Do you think May and Otto’s attempts at manipulating parental genetics were successful with Nick? In what ways did their attempts to prioritize Matthew’s DNA succeed? What do you think Khong is trying to communicate here about how a person grows and develops traits, whether genetically or through learned behaviors?
The manipulation of genes resulted in distrust, isolation, and lies. Nope; not successful. Nature vs. Nurture reigns, not necessarily evenly, but both affect who we are and will become.
May and Otto’s attempts were partially successfully in that Nick looked so much like Matthew and not at all like Lily. In this story, the author prioritizes upbringing over genetics in how people behave. People are products of their environment, but are curious about their heritage.
The manipulation was successful only because it made Matthew look like his Dad while essentially erasing his Chinese heritage. It was not successful in that it destroyed lives
Manipulation gone bad! I don’t think they were successful. Nick looked less like Lily and more like Matthew. Maybe that would have been okay if Matthew had found his place in society. He lived in between two cultures and had problems adjusting to both. Somethings just aren’t meant to be and not manipulated.
Manipulating genetics to make better offspring is not a good practice. If there are deficiencies/abnormalities/genetic illnesses, etc., then science should be used to better the world.

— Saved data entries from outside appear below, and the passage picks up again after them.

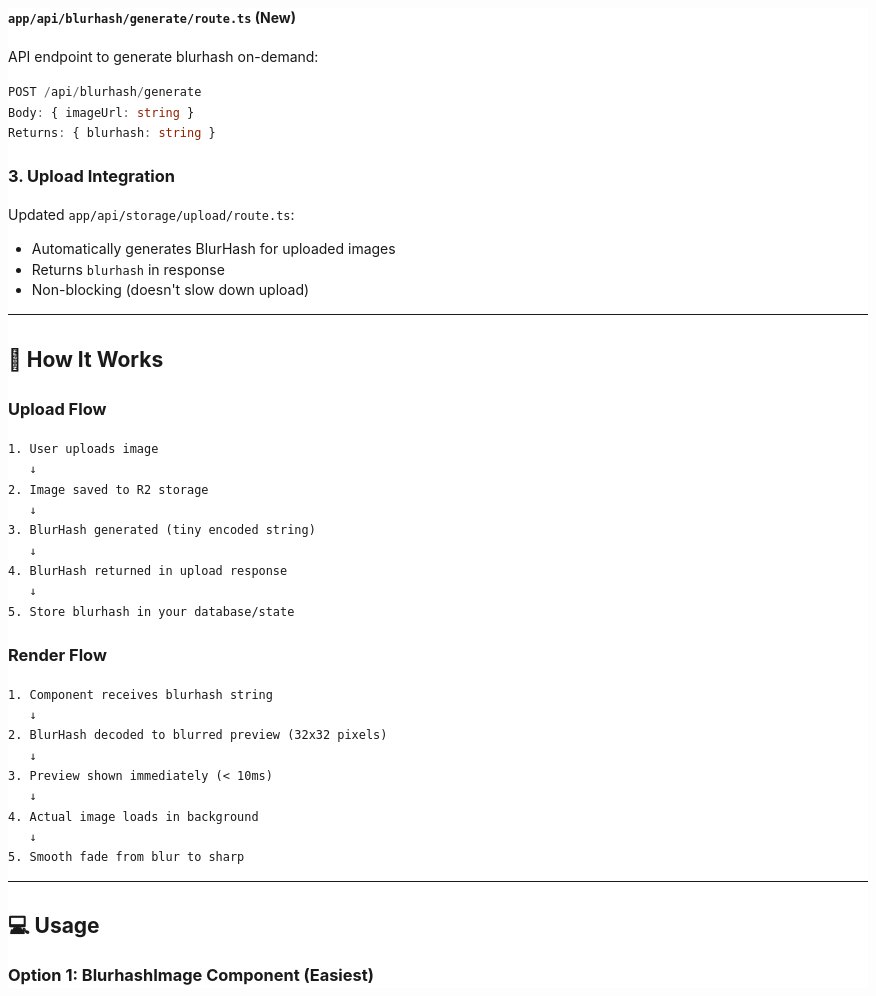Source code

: #### `app/api/blurhash/generate/route.ts` (New)
API endpoint to generate blurhash on-demand:
```typescript
POST /api/blurhash/generate
Body: { imageUrl: string }
Returns: { blurhash: string }
```

### 3. **Upload Integration**

Updated `app/api/storage/upload/route.ts`:
- Automatically generates BlurHash for uploaded images
- Returns `blurhash` in response
- Non-blocking (doesn't slow down upload)

---

## 🔄 **How It Works**

### Upload Flow

```
1. User uploads image
   ↓
2. Image saved to R2 storage
   ↓
3. BlurHash generated (tiny encoded string)
   ↓
4. BlurHash returned in upload response
   ↓
5. Store blurhash in your database/state
```

### Render Flow

```
1. Component receives blurhash string
   ↓
2. BlurHash decoded to blurred preview (32x32 pixels)
   ↓
3. Preview shown immediately (< 10ms)
   ↓
4. Actual image loads in background
   ↓
5. Smooth fade from blur to sharp
```

---

## 💻 **Usage**

### Option 1: BlurhashImage Component (Easiest)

Science is about thr hypothetical. I believe that as scientist May and Otto believed they could prove something unique and useful about the manipulation of DNA. The unfortunate long term outcome was more real than anticipated. In my opinion, Khong portrayed May as a suffocating mother, unable to express both the science behind the theory and the parental love toward her daughter. Hiding away in a small, isolated town, withholding information about Lily’s history and therefore only making her more insecure. Nick faired only slightly better due to his finacial situation being better off. Both Lily and Nick experienced distrust, loss of connection and difficulty in finding a deep, sustanible love.
This manipulation felt a lot like eugenics to me. They were not going so far as to not allow people with disabilities (or mental illness, or poor, or for whatever reason seen as less than by society) to breed. But they were consciously breeding this out of them. They also never really explained why they thought that Nick having more of Matthew’s genes would be better. Is it because May thought so little of Lily. There did not seem to be anything wrong with Lily’s genes that needed to be bred out. It would actually seem to me that they would want less of Matthew because of the history of two suicides in his family (his mom and brother). I think it was interesting that Sam, who had less of Matthew in him, had more depression, addiction and mental illness.
I think this was an interesting nature vs nurture debate as although Nick looked more like his father, he seemed to be more like his mother in all the ways that mattered. He had her ethical code. May said that she could see Lily’s mannerisms in him.
I keep wondering if this kind of manipulation is even possible with contemporary science (let alone when the manipulations would have happened). I don’t know the answer to that, but because of my uncertainty about the “reality” of such a manipulation, it was easy for me to approach it as metaphorical on the author’s part. Was she saying that the dominant White culture would mold Nick more than would his Chinese ancestry? Was she saying that Matthew’s wealthy and powerful family would influence Nick more than Lily’s family could? Similarly to Laura_D, I think that Rachel Khong may have been trying to show us Nick’s environment would influence him far more profoundly than his biology (even though he looked just like Matthew). Like many others, I think that May and Otto’s attempts, both with Nick and earlier with Lily and Matthew’s brothers, may have been at least partially successful in a biological sense, but they were profoundly damaging in the pain they created.
I agree wholeheartedly. Even though it erased the Asian heritage, it was not successful, it continued to destroy all of their ives.